Часто пишут, якобы, Лина Костенко училась в семинаре поэта Михаила Светлова (он, кстати, родом из Екатеринослава, и много работал в советской столице Украины Харькове). Возможно, это пошло от того, что широко известной стала фотография, на которой Светлов что-то говорит группе студентов, среди которых узнаваемые лица: Лина с ее будущим мужем, Наум Коржавин… Так вышло потому, что Светлов был популярным руководителем семинаров, и к нему частенько заглядывали студенты из других потоков.
В действительности же Лина Костенко работала в семинаре Александра Коваленкова (1911–1971). Это не очень известный советский российский поэт, автор фронтовой лирики, в 50-е годы увлекшийся космической тематикой. «Парадокс: казалось бы, средней руки поэт, а прекрасный руководитель семинара, талантливый педагог, — вспоминает о нем Костенко. — Эрудит. Мы его очень уважали»[62].

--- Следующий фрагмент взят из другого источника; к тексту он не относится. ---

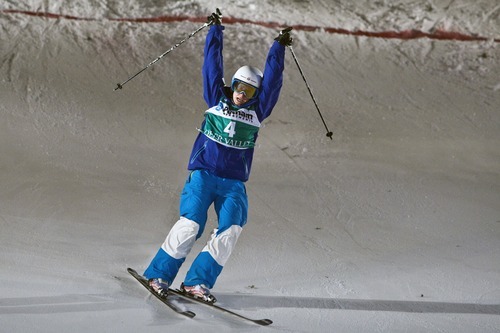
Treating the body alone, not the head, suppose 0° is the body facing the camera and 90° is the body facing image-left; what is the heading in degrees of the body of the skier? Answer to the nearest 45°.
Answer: approximately 0°

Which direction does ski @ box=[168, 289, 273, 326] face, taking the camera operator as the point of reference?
facing the viewer and to the right of the viewer
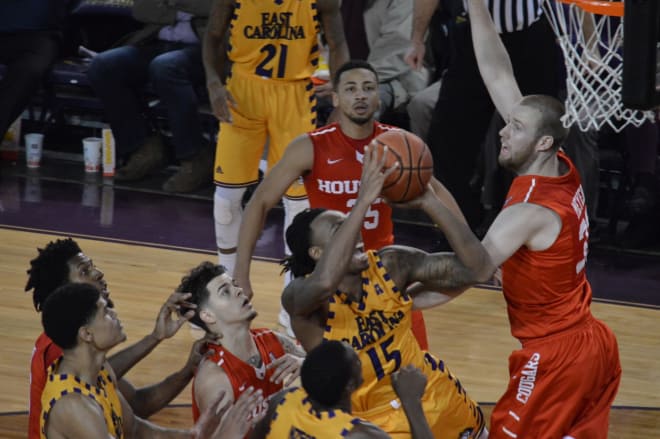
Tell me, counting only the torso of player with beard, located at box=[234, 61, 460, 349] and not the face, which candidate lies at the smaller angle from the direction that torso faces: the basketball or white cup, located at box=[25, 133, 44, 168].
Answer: the basketball

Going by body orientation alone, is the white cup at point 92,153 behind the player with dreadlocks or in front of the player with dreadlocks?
behind

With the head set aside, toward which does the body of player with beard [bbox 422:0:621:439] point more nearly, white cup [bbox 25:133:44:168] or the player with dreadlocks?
the player with dreadlocks

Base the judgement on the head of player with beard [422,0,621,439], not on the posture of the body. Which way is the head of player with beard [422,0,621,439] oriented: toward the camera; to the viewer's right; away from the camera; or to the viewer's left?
to the viewer's left

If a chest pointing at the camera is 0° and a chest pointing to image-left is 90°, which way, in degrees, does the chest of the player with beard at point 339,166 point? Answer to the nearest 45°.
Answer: approximately 0°

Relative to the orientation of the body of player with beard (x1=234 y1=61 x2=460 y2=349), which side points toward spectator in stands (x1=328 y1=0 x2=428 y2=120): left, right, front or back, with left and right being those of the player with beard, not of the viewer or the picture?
back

У Коваленкова также учились известные российские поэты Белла Ахмадулина, Владимир Соколов и Фазиль Искандер, ставший поэтичным, ироничным прозаиком. Приходили на этот семинар и поэты, к тому времени Литинститут уже закончившие: болгарка Лиляна Стефанова, Константин Ваншенкин, Юлия Друнина.

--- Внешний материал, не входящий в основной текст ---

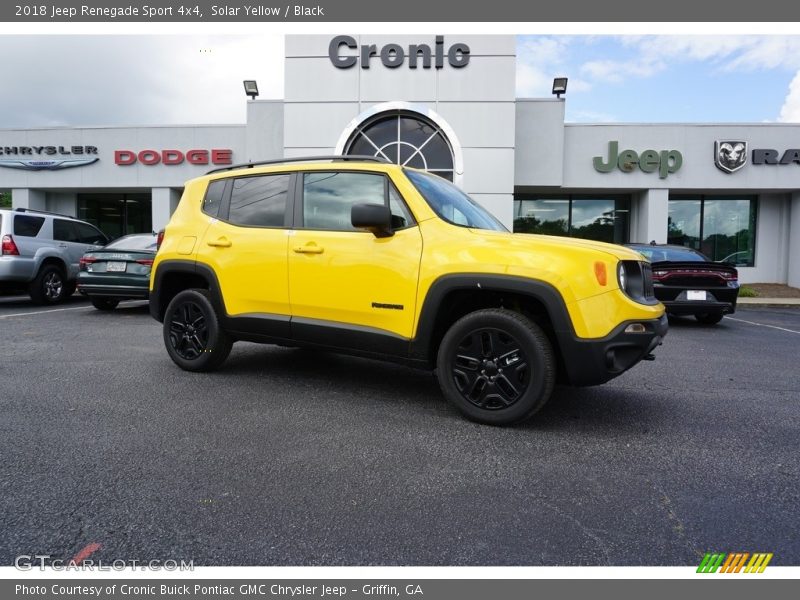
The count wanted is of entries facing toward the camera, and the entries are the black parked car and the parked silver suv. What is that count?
0

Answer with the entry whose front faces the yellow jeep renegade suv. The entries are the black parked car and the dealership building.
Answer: the dealership building

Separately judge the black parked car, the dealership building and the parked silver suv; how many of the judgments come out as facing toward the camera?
1

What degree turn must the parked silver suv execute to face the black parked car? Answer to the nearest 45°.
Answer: approximately 90° to its right

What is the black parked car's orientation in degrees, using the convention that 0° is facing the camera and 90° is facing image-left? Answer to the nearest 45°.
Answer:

После смерти Сталина Коваленкова арестовали. И вся его группа отказалась сдавать зачет другому преподавателю, понимая, что рискует, как минимум, отчислением. Но, к счастью, времена наступили другие. Через три месяца Учитель вернулся, «высокий, элегантный, заметно похудевший». Все бросились ему на шею, он молча расцеловал учеников и сказал: «Давайте зачетки».
Это была середина 1953 года — впереди еще три года учебы в постсталинской стране. Один этот пример показывает атмосферу Литинститута. Даже в условиях тоталитарной страны эти люди чувствовали, хотели себя чувствовать свободными. Многие из них прошли войну, видели ее ужасы (стихи 1943 года фронтовички Друниной поразительно напоминают воспоминания Костенко на ту же тему: «Я только раз видала рукопашный, / Раз наяву. И тысячу — во сне. / Кто говорит, что на войне не страшно, / Тот ничего не знает о войне»). Почти все не понаслышке знали, что такое репрессии. Но все это не усиливало в них страх, а способствовало более раннему взрослению, мужанию. И состоянию, описанному поэтом в — «Есть упоение в бою».